そう言ってマナ先生は私に手を差し出す。恐らく転移してその訓練施設まで行くのだろう。


手をとると、前のような浮遊感と光。それが収まると私はまた研究室のような所に来ていた。

前と違うのはその部屋がとても横長になっていて、床の3分の1程が土になっている。そこには並ぶようにして木が植えられていた。天井には青い光が木を照らしていた。
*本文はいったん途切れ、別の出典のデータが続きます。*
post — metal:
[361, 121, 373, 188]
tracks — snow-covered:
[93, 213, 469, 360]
「回復魔術は植物に強い影響を与えることがわかっています。その中でも強く影響を受ける木をここで魔法を使って育てて練習に使います」


そう言うとマナ先生は4本の木にそれぞれ切り傷と焦げ跡を2本ずつ付けた。


「そして今回の魔術ですが、ミツキさんには自力で完成させて頂きたく思います」


『え?自力で、ですか?』


「はい。以前にも申し上げましたが、回復魔術は自身のイメージがそのまま魔術に影響します。ですので敢えて何も教えないようにして、自由にイメージして欲しいのです」


「本来は初めのあの魔術もそうしたかったのですが、流石にそれでは基礎が出来ません。ですので今回にした、という訳です」


『わたしに……出来るでしょうか』


「ええ、きっと。あれだけの魔術を使えるミツキさんなら、きっと上手く行きますわ。焦らずにじっくりと取り組んでくださいませ」


『はい、やってみます』


マナ先生は頷くと、反対側の壁方を向き魔法を呟く。すると地面に魔法陣が現れた。


「これに乗って帰りたい場所をイメージすればそこに飛ぶことが出来ます。帰る時には使ってくださいませ」


そう言って、マナ先生は帰った。


やって見なくちゃ。わたしは切り傷の付いた木に向き合う。


“精霊よ、この者に癒しあれ。『薬のように』『手術のように』《ヒール》”


手から光が溢れる。


その光が収まると、切り傷は跡形も無くなっていた。


かかった時間はおおよそ30秒ほど。

前にネズミに使った時はこんなに長くなかった様に思う。

それを覚えて同じ木に同じ位の切り傷を付けて、


“精霊よ、この者に癒しあれ。『薬のように』『手術のように』。生の安らぎを。回復の喜びを。《ヒール》”


先程よりも多めに魔力を使う感覚と共に少し熱さを感じる光が漏れ出す。

治るまでに掛かったのはおよそ15秒ほど。

短くはなったが、まだ長いように感じた。



その後、植物用にと詠唱を変えたり多くの言葉を追加してみたりしたが誤差レベルでしか時間が変わることは無かった。


薄暗い部屋に今までを忘れないようにするための《ライトレター》での書き残しが増えて光を放っている


次の詠唱をしようとした時、急に後ろから音がした。


見ると校長先生が魔法陣から出てくるところだった。


「ミツキさん?もう今日は外も暗くなりますので辞めにしましょう。何か進展はありましたか?」


『はい……、やはり難しいですね』


「そうですね、直ぐに完成するものでもありません。ゆっくりと進めましょう」


やはりもう少し時間がかかりそうだ。


……ん?


自分の考えに引っ掛かりを覚える。

何かがありそうで、しかし見つからないもどかしい感覚。それを抱えて帰路に着く。


家に着くと、珍しくコニオさんも帰宅していた。と言うより私が帰るのが遅かったのだろう。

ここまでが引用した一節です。